Texas Department of Public Safety v. Kelly Sowell

Opinion filed August 4, 2011

 

                                                                       In The

                                                                             

  Eleventh Court of Appeals

                                                                   __________

 

                                                         No. 11-10-00018-CV

                                                    __________

 

             TEXAS DEPARTMENT OF PUBLIC SAFETY, Appellant

 

                                                             V.

 

                                       KELLY SOWELL, Appellee

 

                                   On Appeal from the 335th District Court

 

                                                              Lee County, Texas

 

                                                      Trial Court Cause No. 13823

 

 

  M E M O R A N D U M   O P I N I O N   O N   M O T I O N   F O R   R E H E A R I N G

 

            The Texas Department of Public Safety has filed a motion for rehearing in this restricted appeal from an order expunging all records related to the arrest of Kelly Sowell for the misdemeanor offense of possession of marihuana.  In the motion, the DPS asserts that there is error on the face of the record based upon documents attached to the DPS’s answer, which renders the evidence legally insufficient so support the expunction.  As we recognized in our original opinion, had those documents been introduced into evidence, Sowell may not have been entitled to an expunction.  However, the DPS did not appear for trial, and nothing in the record indicates that the documents attached to the DPS’s answer were offered into evidence.  Neither pleadings nor attachments to pleadings are evidence unless they are offered and admitted as evidence by the trial court.  Ceramic Tile Int’l, Inc. v. Balusek, 137 S.W.3d 722, 724-25 (Tex. App.—San Antonio 2004, no pet.); Gowan v. Tex. Dep’t of Criminal Justice, 99 S.W.3d 319, 322 (Tex. App.—Texarkana 2003, no pet.); State v. Herron, 53 S.W.3d 843, 847 (Tex. App.—Fort Worth 2001, no pet.); see also City of Houston v.
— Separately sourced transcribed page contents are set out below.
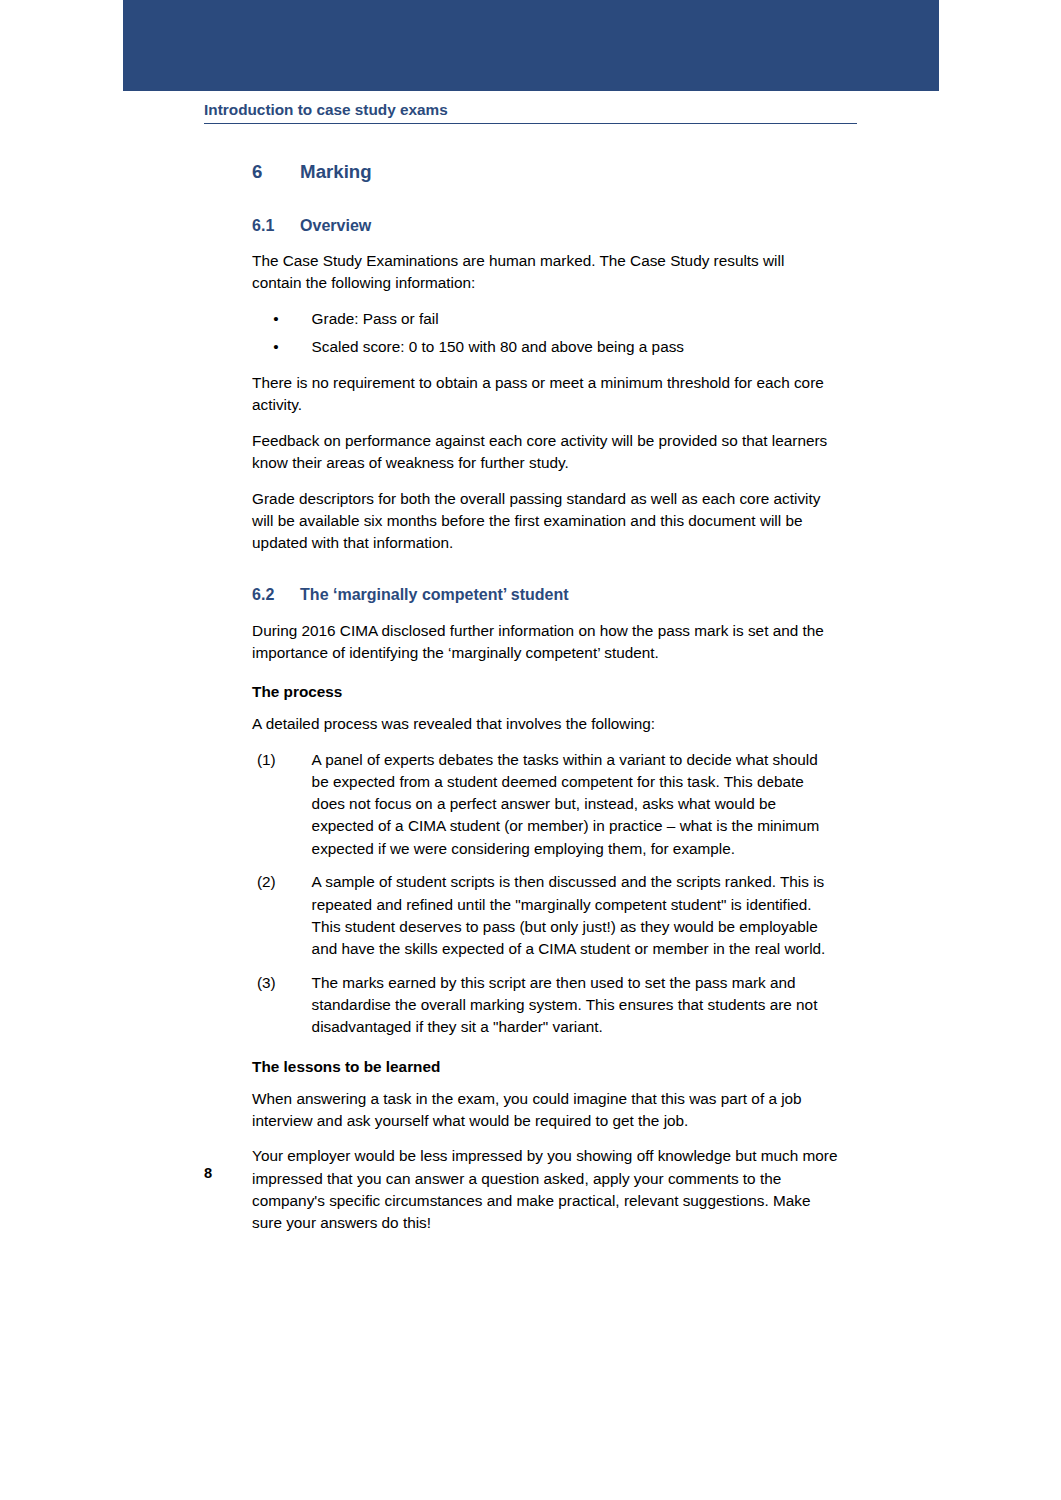Introduction to case study exams
6 Marking
6.1 Overview
The Case Study Examinations are human marked. The Case Study results will contain the following information:
Grade: Pass or fail
Scaled score: 0 to 150 with 80 and above being a pass
There is no requirement to obtain a pass or meet a minimum threshold for each core activity.
Feedback on performance against each core activity will be provided so that learners know their areas of weakness for further study.
Grade descriptors for both the overall passing standard as well as each core activity will be available six months before the first examination and this document will be updated with that information.
6.2 The ‘marginally competent’ student
During 2016 CIMA disclosed further information on how the pass mark is set and the importance of identifying the ‘marginally competent’ student.
The process
A detailed process was revealed that involves the following:
A panel of experts debates the tasks within a variant to decide what should be expected from a student deemed competent for this task. This debate does not focus on a perfect answer but, instead, asks what would be expected of a CIMA student (or member) in practice – what is the minimum expected if we were considering employing them, for example.
A sample of student scripts is then discussed and the scripts ranked. This is repeated and refined until the "marginally competent student" is identified. This student deserves to pass (but only just!) as they would be employable and have the skills expected of a CIMA student or member in the real world.
The marks earned by this script are then used to set the pass mark and standardise the overall marking system. This ensures that students are not disadvantaged if they sit a "harder" variant.
The lessons to be learned
When answering a task in the exam, you could imagine that this was part of a job interview and ask yourself what would be required to get the job.
Your employer would be less impressed by you showing off knowledge but much more impressed that you can answer a question asked, apply your comments to the company's specific circumstances and make practical, relevant suggestions. Make sure your answers do this!
8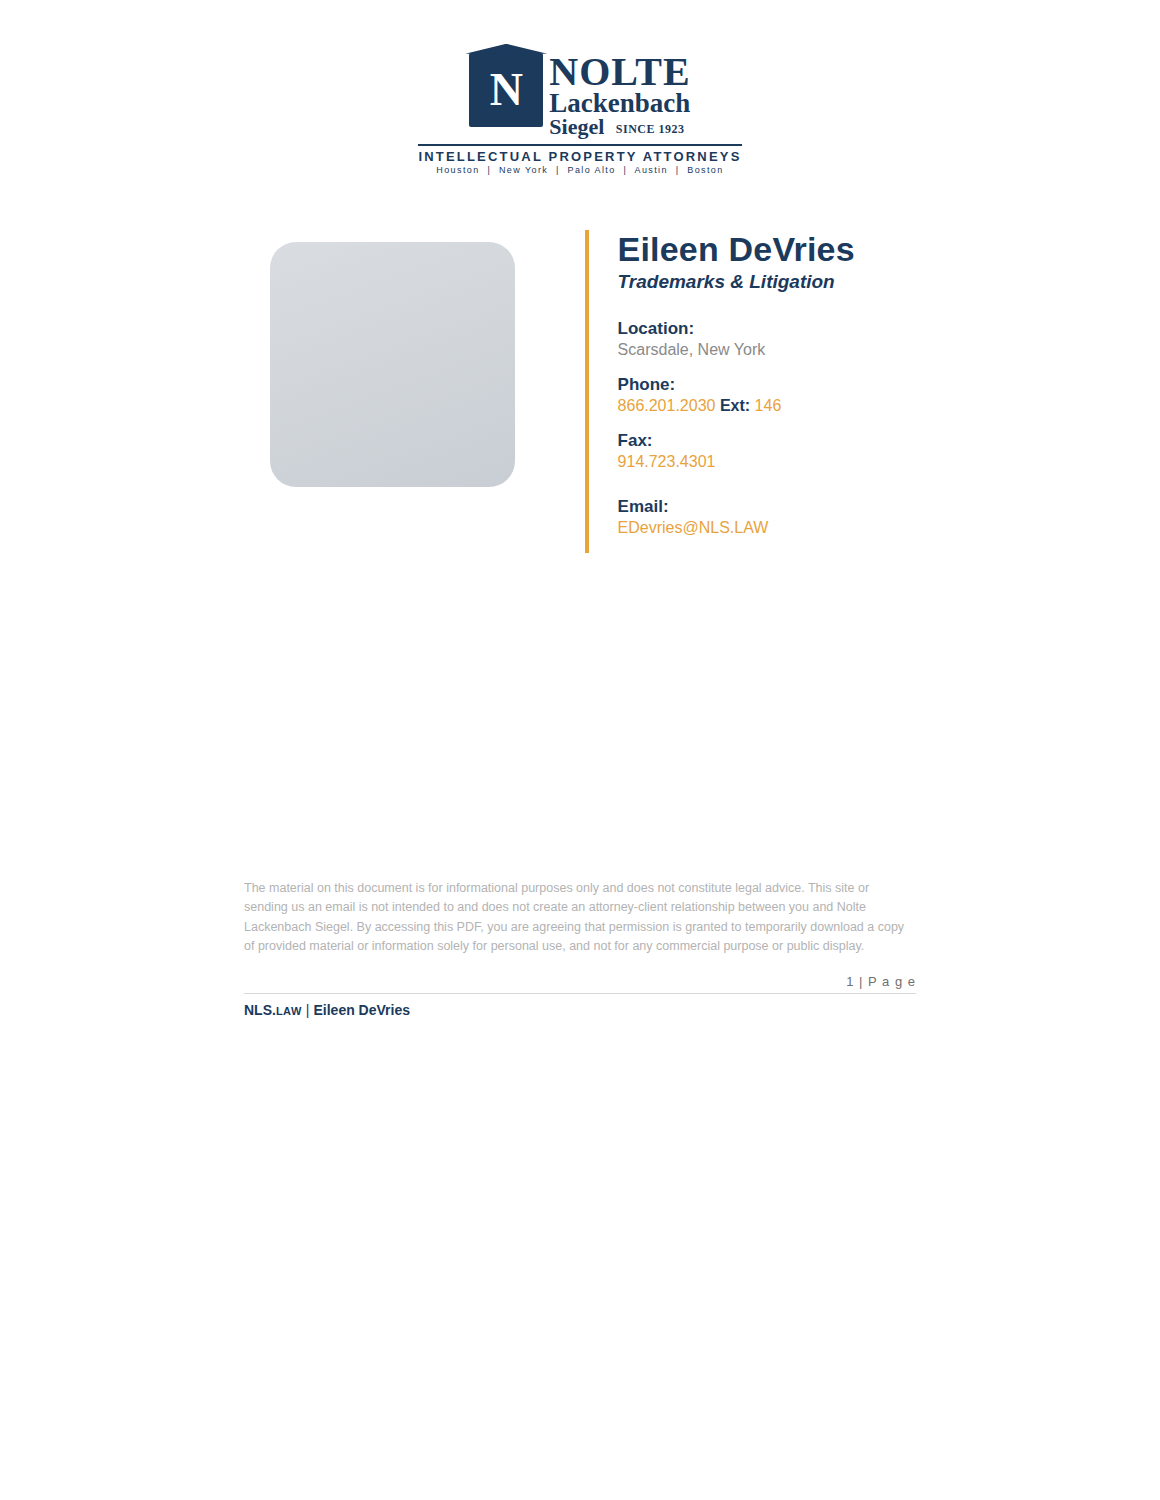N
NOLTE
Lackenbach
Siegel SINCE 1923
INTELLECTUAL PROPERTY ATTORNEYS
Houston | New York | Palo Alto | Austin | Boston
Eileen DeVries
Trademarks & Litigation
Location:
Scarsdale, New York
Phone:
866.201.2030 Ext: 146
Fax:
914.723.4301
Email:
EDevries@NLS.LAW
The material on this document is for informational purposes only and does not constitute legal advice. This site or sending us an email is not intended to and does not create an attorney-client relationship between you and Nolte Lackenbach Siegel. By accessing this PDF, you are agreeing that permission is granted to temporarily download a copy of provided material or information solely for personal use, and not for any commercial purpose or public display.
1 | P a g e
NLS. LAW|Eileen DeVries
Clear Creek Basin Auth., 589 S.W.2d 671, 678 (Tex. 1979) (pleadings do not constitute summary judgment proof).  Without a record of the evidence presented at the hearing, we cannot hold that the evidence is legally insufficient to support the expunction. 

            The motion for rehearing is denied. 

           

 

                                                                                                PER CURIAM

 

August 4, 2011

Panel consists of:  Wright, C.J.,

McCall, J., and Hill, J.[1]

 



[1]John G. Hill, Former Justice, Court of Appeals, 2nd District of Texas at Fort Worth, sitting by assignment.